Validation plan if we go with Q2.B

  1. Implement Q2.B + flag, default off.
  2. Re-run E2 on the same outputs/inferact_50sess.jsonl subset with --kvcache-load-floor-bonus 200.
  3. Check structural log: do D0/D1/D2 each get a non-trivial share of session-d-binding.jsonl rows?
  4. Check failure rate: drop from 1054 → < 100? (Hypothesis: yes, because the LRU thrash that triggered the mooncake hair-trigger was downstream of D0/D1 saturation.)
  5. Check direct-to-D rate: should stay similar or improve (load-balancing should not destroy cache reuse, since sticky still wins for known sessions).
  6. Re-evaluate H1 with E1 vs the new E2.

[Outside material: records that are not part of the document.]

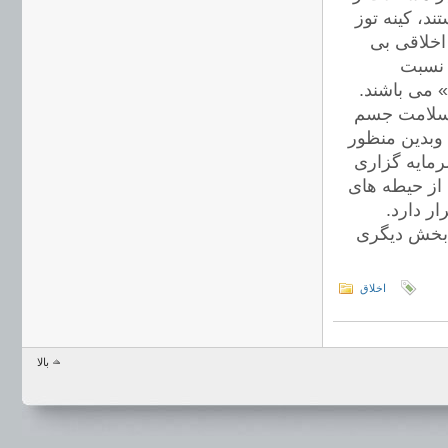
د، کینه توز
اخلاقی بی
 نسبت
» می باشند.
ی سلامت جسم
 وبدین منظور
رمایه گزاری
 از حیطه های
ر دارد.
. بخش دیگری
اخلاق
بالا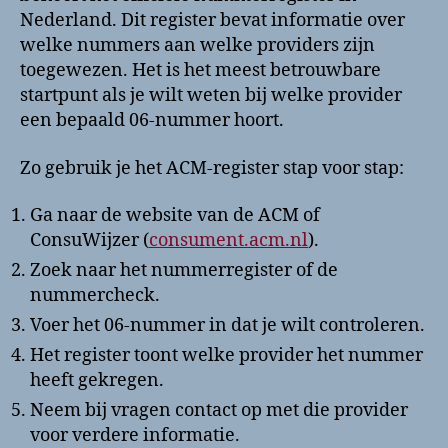
Nederland. Dit register bevat informatie over
welke nummers aan welke providers zijn
toegewezen. Het is het meest betrouwbare
startpunt als je wilt weten bij welke provider
een bepaald 06-nummer hoort.
Zo gebruik je het ACM-register stap voor stap:
Ga naar de website van de ACM of
ConsuWijzer (
consument.acm.nl
).
Zoek naar het nummerregister of de
nummercheck.
Voer het 06-nummer in dat je wilt controleren.
Het register toont welke provider het nummer
heeft gekregen.
Neem bij vragen contact op met die provider
voor verdere informatie.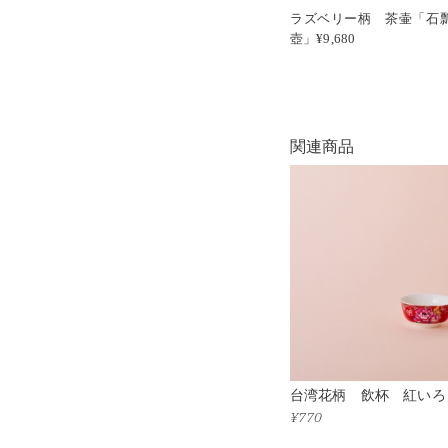
ラズベリー柄 茶壷「石
壺」¥9,680
関連商品
台湾花柄 飲杯 紅いろ
¥770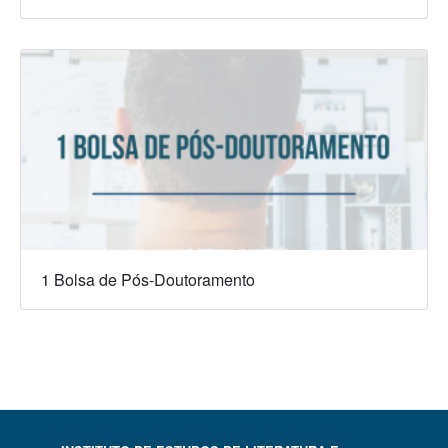
1 Bolsa de Pós-Doutoramento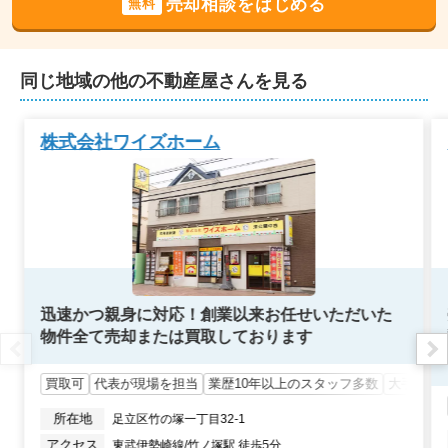
売却相談をはじめる
無料
4,300
万円
2023年10月
レクセルガーデン北綾瀬
同じ地域の他の不動産屋さんを見る
階数:
4
階
専有面積:
70
㎡
株式会社ワイズホーム
4,200
万円
2023年9月
ルネ北綾瀬
階数:
2
階
専有面積:
64
㎡
迅速かつ親身に対応！創業以来お任せいただいた
物件全て売却または買取しております
3,200
万円
2023年8月
買取可
代表が現場を担当
業歴10年以上のスタッフ多数
大手出身
ブランズシティ守谷
所在地
足立区竹の塚一丁目32-1
アクセス
東武伊勢崎線/竹ノ塚駅 徒歩5分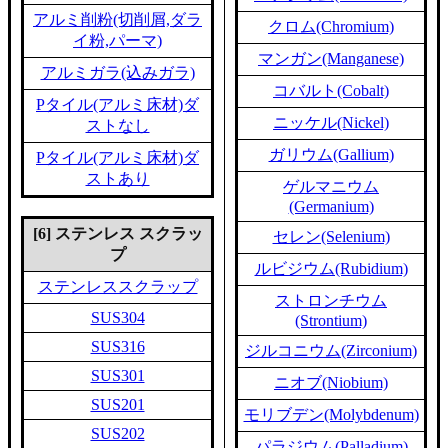
アルミ削粉(切削屑,ダラ
クロム(Chromium)
イ粉,パーマ)
マンガン(Manganese)
アルミガラ(込みガラ)
コバルト(Cobalt)
Pタイル(アルミ床材)ダ
ニッケル(Nickel)
ストなし
ガリウム(Gallium)
Pタイル(アルミ床材)ダ
ストあり
ゲルマニウム
(Germanium)
[6] ステンレス スクラッ
セレン(Selenium)
プ
ルビジウム(Rubidium)
ステンレススクラップ
ストロンチウム
SUS304
(Strontium)
SUS316
ジルコニウム(Zirconium)
SUS301
ニオブ(Niobium)
SUS201
モリブデン(Molybdenum)
SUS202
パラジウム(Palladium)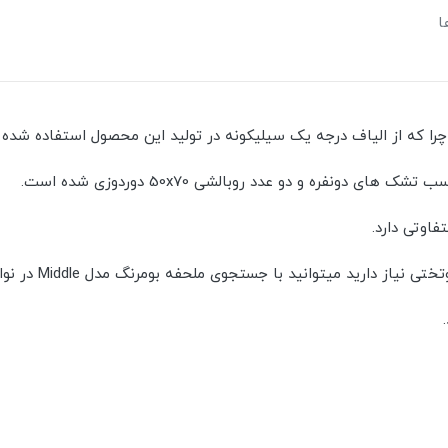
ا
چرا که از الیاف درجه یک سیلیکونه در تولید این محصول استفاده شده
اوتی دارد.
تجوی ملحفه بومرنگ مدل Middle در نوار جستجوی سایت، کالای مورد نظر خود را پیدا کنید.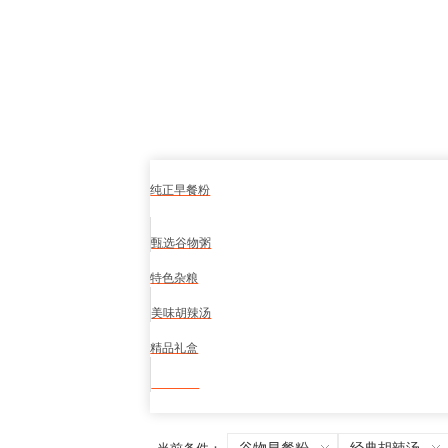
纯正早餐粉
甄选谷物粥
特色杂粮
美味胡辣汤
精品礼盒
食品安全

Decision points (for review)

# Question Default if no answer
D1 Q1: do Q2 fix first and re-measure before touching mooncake / SGLang? Yes (recommended)
D2 Q1: bump mooncake MC_TRANSFER_TIMEOUT_NS to 120 s as cheap defense-in-depth? Yes
D3 Q2: is Q2.B (load-floor bonus, graduated) the right shape, or should we pick a different option from the table? Q2.B
D4 Q2: also do Q2.G (fix the reject-substring filter) as orthogonal cleanup? Yes
D5 Q2.B: is the proposed deficit-vs-mean formula OK, or do you prefer a simpler "bonus = K · (max - mine) / max" form? Defer
D6 Q2.B: bonus magnitude K = 200 reasonable, or want to grid-search a few values? Try 200 first
D7 Validation: re-run E2 on same 50-session subset, or expand to 100 sessions for more headroom? Same subset

Once the shape is approved, the next implementation pass is small and concentrated in policies.py + replay.py + cli.py (no SGLang vendor changes needed for the primary fix).